As models are allowed to iteratively “think” through the problem, they create more output tokens and longer generation cycles, so model quality continues to scale. Significant test-time compute is critical to enable both real-time inference and higher-quality responses from reasoning models like DeepSeek-R1, requiring larger inference deployments.

R1 delivers leading accuracy for tasks demanding logical inference, reasoning, math, coding and language understanding while also delivering high inference efficiency.

To help developers securely experiment with these capabilities and build their own specialized agents, the 671-billion-parameter DeepSeek-R1 model is now available as an NVIDIA NIM microservice preview on build.nvidia.com. The DeepSeek-R1 NIM microservice can deliver up to 3,872 tokens per second on a single NVIDIA HGX H200 system.

Developers can test and experiment with the application programming interface (API), which is expected to be available soon as a downloadable NIM microservice, part of the NVIDIA AI Enterprise software platform.

Records of spatial reasoning questions:

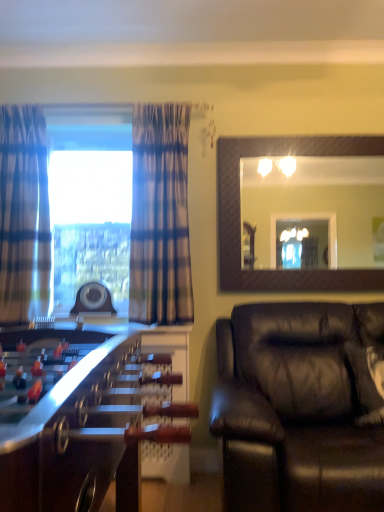
Question: Is matte brown mirror at upper right to the left of plaid fabric curtain at left, arranged as the second curtain when viewed from the right, from the viewer's perspective?

Choices:
 (A) no
 (B) yes

Answer: (A)

Question: Is plaid fabric curtain at left, acting as the 1th curtain starting from the left, located within matte brown mirror at upper right?

Choices:
 (A) no
 (B) yes

Answer: (A)

Question: Is matte brown mirror at upper right next to plaid fabric curtain at left, arranged as the second curtain when viewed from the right, and touching it?

Choices:
 (A) no
 (B) yes

Answer: (A)

Question: Can you confirm if matte brown mirror at upper right is smaller than plaid fabric curtain at left, acting as the 1th curtain starting from the left?

Choices:
 (A) yes
 (B) no

Answer: (A)

Question: Considering the relative sizes of matte brown mirror at upper right and plaid fabric curtain at left, arranged as the second curtain when viewed from the right, in the image provided, is matte brown mirror at upper right wider than plaid fabric curtain at left, arranged as the second curtain when viewed from the right,?

Choices:
 (A) no
 (B) yes

Answer: (A)

Question: In terms of width, does matte brown mirror at upper right look wider or thinner when compared to wooden foosball table at left?

Choices:
 (A) thin
 (B) wide

Answer: (A)

Question: Visually, is matte brown mirror at upper right positioned to the left or to the right of wooden foosball table at left?

Choices:
 (A) left
 (B) right

Answer: (B)

Question: Which is correct: matte brown mirror at upper right is inside wooden foosball table at left, or outside of it?

Choices:
 (A) inside
 (B) outside

Answer: (B)

Question: From the image's perspective, is matte brown mirror at upper right positioned above or below wooden foosball table at left?

Choices:
 (A) below
 (B) above

Answer: (B)

Question: Do you think matte brown mirror at upper right is within black leather couch at lower right, or outside of it?

Choices:
 (A) inside
 (B) outside

Answer: (B)

Question: From the image's perspective, relative to black leather couch at lower right, is matte brown mirror at upper right above or below?

Choices:
 (A) above
 (B) below

Answer: (A)

Question: Is point (223, 220) positioned closer to the camera than point (251, 352)?

Choices:
 (A) farther
 (B) closer

Answer: (A)

Question: Is matte brown mirror at upper right wider or thinner than black leather couch at lower right?

Choices:
 (A) wide
 (B) thin

Answer: (B)

Question: In terms of height, does plaid fabric curtain at left, arranged as the second curtain when viewed from the right, look taller or shorter compared to black leather couch at lower right?

Choices:
 (A) short
 (B) tall

Answer: (B)

Question: Is plaid fabric curtain at left, acting as the 1th curtain starting from the left, in front of or behind black leather couch at lower right in the image?

Choices:
 (A) front
 (B) behind

Answer: (B)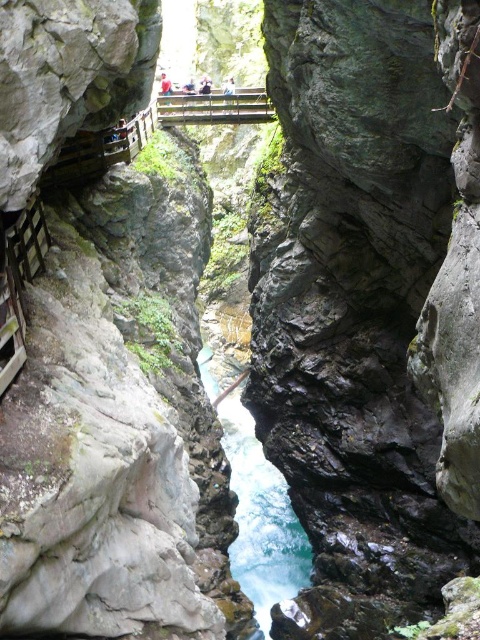
You are standing on the wooden bridge in the canyon and want to locate the blue translucent water at center. Where should you look relative to the bridge?

The blue translucent water at center is located at point 0.811 on the x axis and 0.546 on the y axis relative to the bridge.

You are standing on the wooden bridge in the canyon and want to cross to the other side. As you look down, you notice the blue translucent water at center and the wooden at center. Which object is closer to you as you stand on the bridge?

The blue translucent water at center is closer to you than the wooden at center because the description states that the blue translucent water at center is closer to the viewer than wooden at center.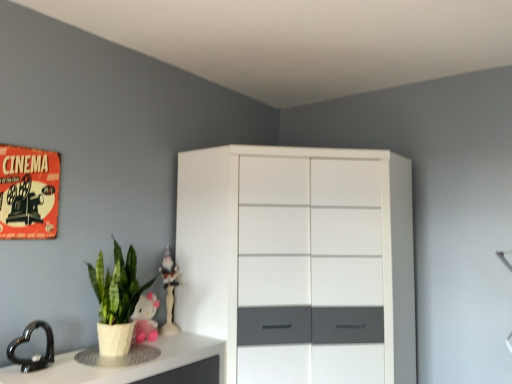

■ **Aim of the task**:
Please edit the stretch of the DeepSeek-R1 text from "Developers can test" through "Enterprise software platform.", replacing "downloadable" with "self-hosted".

■ **Solution**:
Developers can test and experiment with the application programming interface (API), which is expected to be available soon as a self-hosted NIM microservice, part of the NVIDIA AI Enterprise software platform.